List of tasks:
A - Copy out the stretch of the debugging guide from "Linux Ascend GPU" through "the training network.", swapping "log printing" for "logging".
B - Extend the MindSpore debugging guide, picking up right after its last line.
[Opening Excerpted passage section]
Custom Debugging Information

Linux Ascend GPU CPU Model Optimization Intermediate Expert

Overview

This section describes how to use the customized capabilities provided by MindSpore, such as callback, metrics,Print operator and log printing, to help you quickly debug the training network.

Introduction to Callback

Callback here is not a function but a class. You can use callback to observe the internal status and related information of the network during training or perform specific actions in a specific period. For example, you can monitor the loss, save model parameters, dynamically adjust parameters, and terminate training tasks in advance.

Callback Capabilities of MindSpore

MindSpore provides the callback capabilities to allow users to insert customized operations in a specific phase of training or inference, including:

Callback classes such as ModelCheckpoint, LossMonitor, and SummaryCollector provided by the MindSpore framework
Custom callback classes

Usage: Transfer the callback object in the model.train method. The callback object can be a list, for example:

ckpt_cb = ModelCheckpoint()
loss_cb = LossMonitor()
summary_cb = SummaryCollector(summary_dir='./summary_dir')
[Closing Excerpted passage section]
[Opening Records provided section]
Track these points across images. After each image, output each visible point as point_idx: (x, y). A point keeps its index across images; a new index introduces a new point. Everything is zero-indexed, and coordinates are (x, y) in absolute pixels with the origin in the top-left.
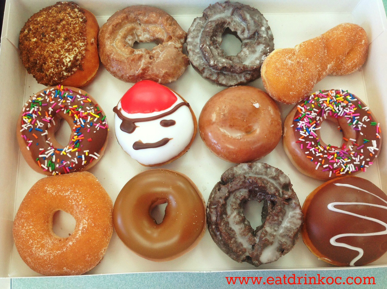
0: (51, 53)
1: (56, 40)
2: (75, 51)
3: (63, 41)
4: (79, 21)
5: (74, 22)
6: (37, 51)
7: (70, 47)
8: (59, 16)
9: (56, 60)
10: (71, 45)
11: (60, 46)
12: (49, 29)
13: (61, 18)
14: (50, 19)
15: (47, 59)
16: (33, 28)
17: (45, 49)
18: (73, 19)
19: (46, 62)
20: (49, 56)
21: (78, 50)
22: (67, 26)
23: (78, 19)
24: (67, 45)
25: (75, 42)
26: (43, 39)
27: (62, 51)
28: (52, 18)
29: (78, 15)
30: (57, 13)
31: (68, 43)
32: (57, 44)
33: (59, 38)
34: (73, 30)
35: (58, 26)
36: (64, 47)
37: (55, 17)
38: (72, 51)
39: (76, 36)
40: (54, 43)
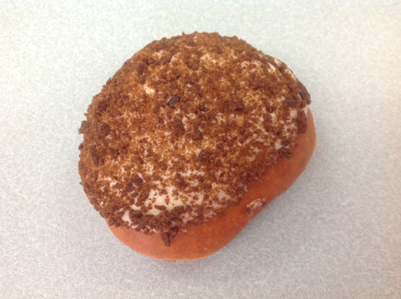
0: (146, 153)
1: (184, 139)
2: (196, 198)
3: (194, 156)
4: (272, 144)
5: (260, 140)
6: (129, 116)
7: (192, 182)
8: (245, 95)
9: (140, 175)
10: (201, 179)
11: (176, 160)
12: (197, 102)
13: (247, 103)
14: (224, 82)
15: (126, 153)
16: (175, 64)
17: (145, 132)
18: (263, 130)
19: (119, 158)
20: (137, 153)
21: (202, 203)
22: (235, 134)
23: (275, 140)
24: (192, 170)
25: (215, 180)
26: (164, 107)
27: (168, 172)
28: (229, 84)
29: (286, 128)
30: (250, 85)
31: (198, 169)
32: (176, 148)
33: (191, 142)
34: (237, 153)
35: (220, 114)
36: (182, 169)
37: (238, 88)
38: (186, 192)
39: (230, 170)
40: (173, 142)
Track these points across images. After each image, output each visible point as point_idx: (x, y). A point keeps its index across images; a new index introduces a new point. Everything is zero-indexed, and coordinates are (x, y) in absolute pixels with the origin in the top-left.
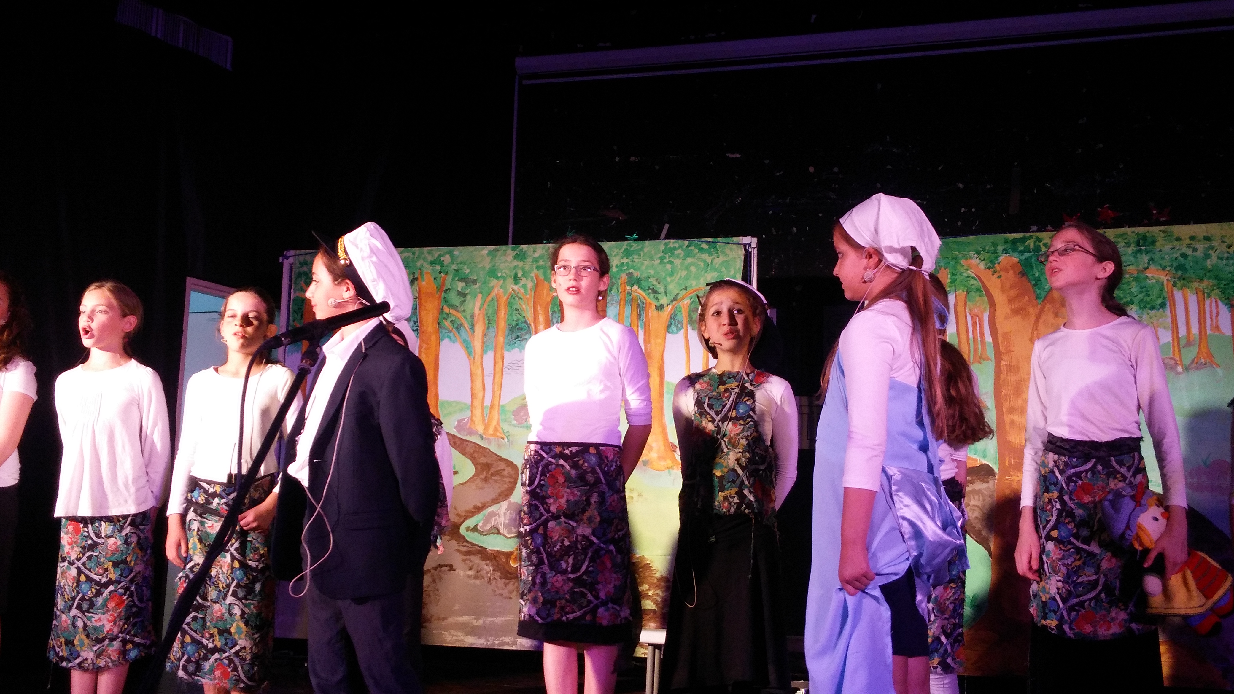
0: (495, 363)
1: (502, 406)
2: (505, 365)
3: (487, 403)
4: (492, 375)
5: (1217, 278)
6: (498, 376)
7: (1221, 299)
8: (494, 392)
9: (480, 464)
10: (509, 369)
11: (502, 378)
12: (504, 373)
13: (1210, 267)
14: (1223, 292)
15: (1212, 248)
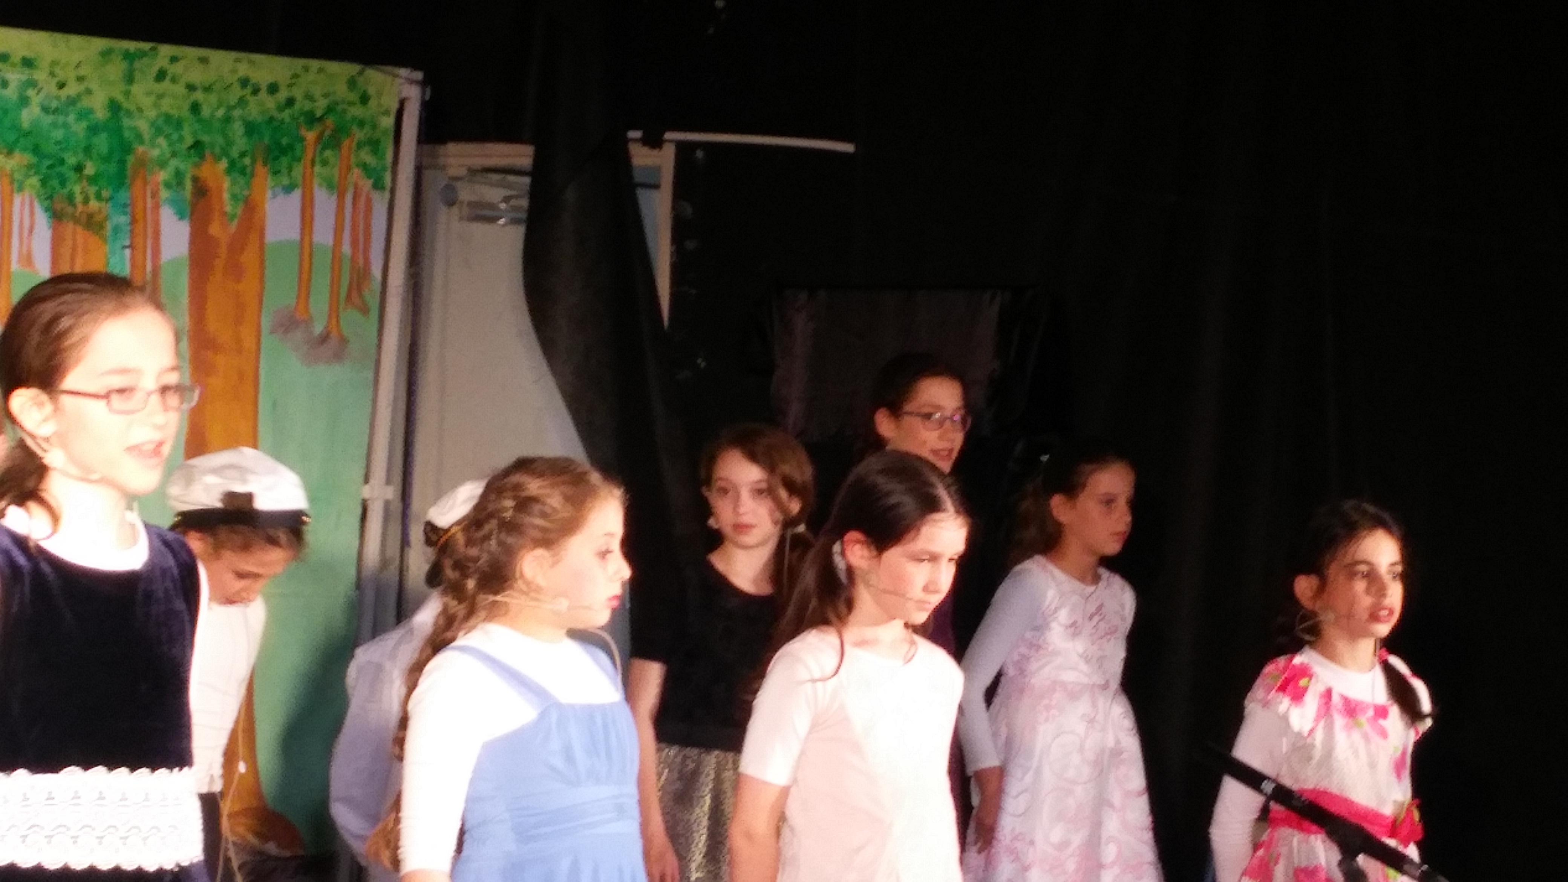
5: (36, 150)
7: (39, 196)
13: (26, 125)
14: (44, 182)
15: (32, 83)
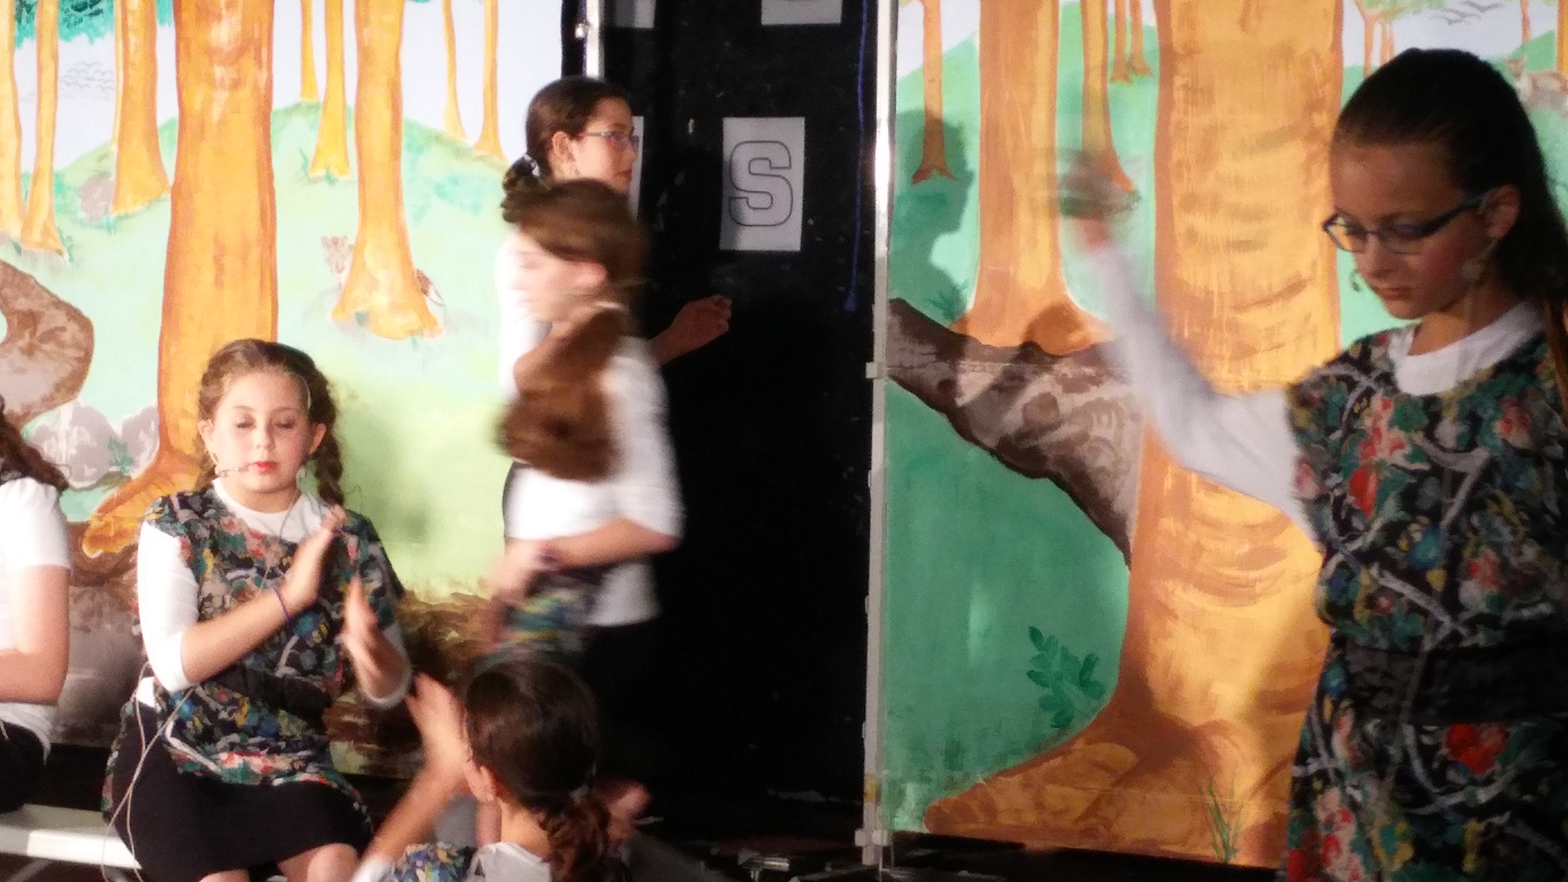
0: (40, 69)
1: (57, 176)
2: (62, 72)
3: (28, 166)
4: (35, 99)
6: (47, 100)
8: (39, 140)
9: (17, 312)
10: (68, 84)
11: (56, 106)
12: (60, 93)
[Closing Records provided section]
Results in order:
A -
Linux Ascend GPU CPU Model Optimization Intermediate Expert

Overview

This section describes how to use the customized capabilities provided by MindSpore, such as callback, metrics,Print operator and logging, to help you quickly debug the training network.

B -
model.train(epoch, dataset, callbacks=[ckpt_cb, loss_cb, summary_cb])

ModelCheckpoint can save model parameters for retraining or inference. LossMonitor can output loss information in logs for users to view. In addition, LossMonitor monitors the loss value change during training. When the loss value is Nan or Inf, the training terminates. SummaryCollector can save the training information to files for later use. During the training process, the callback list will execute the callback function in the defined order. Therefore, in the definition process, the dependency between callbacks needs to be considered.

Custom Callback

You can customize callback based on the callback base class as required.

The callback base class is defined as follows:

class Callback():
    """Callback base class"""
    def begin(self, run_context):
        """Called once before the network executing."""
        pass

    def epoch_begin(self, run_context):
        """Called before each epoch beginning."""
        pass

    def epoch_end(self, run_context):
        """Called after each epoch finished."""
        pass

    def step_begin(self, run_context):
        """Called before step epoch beginning."""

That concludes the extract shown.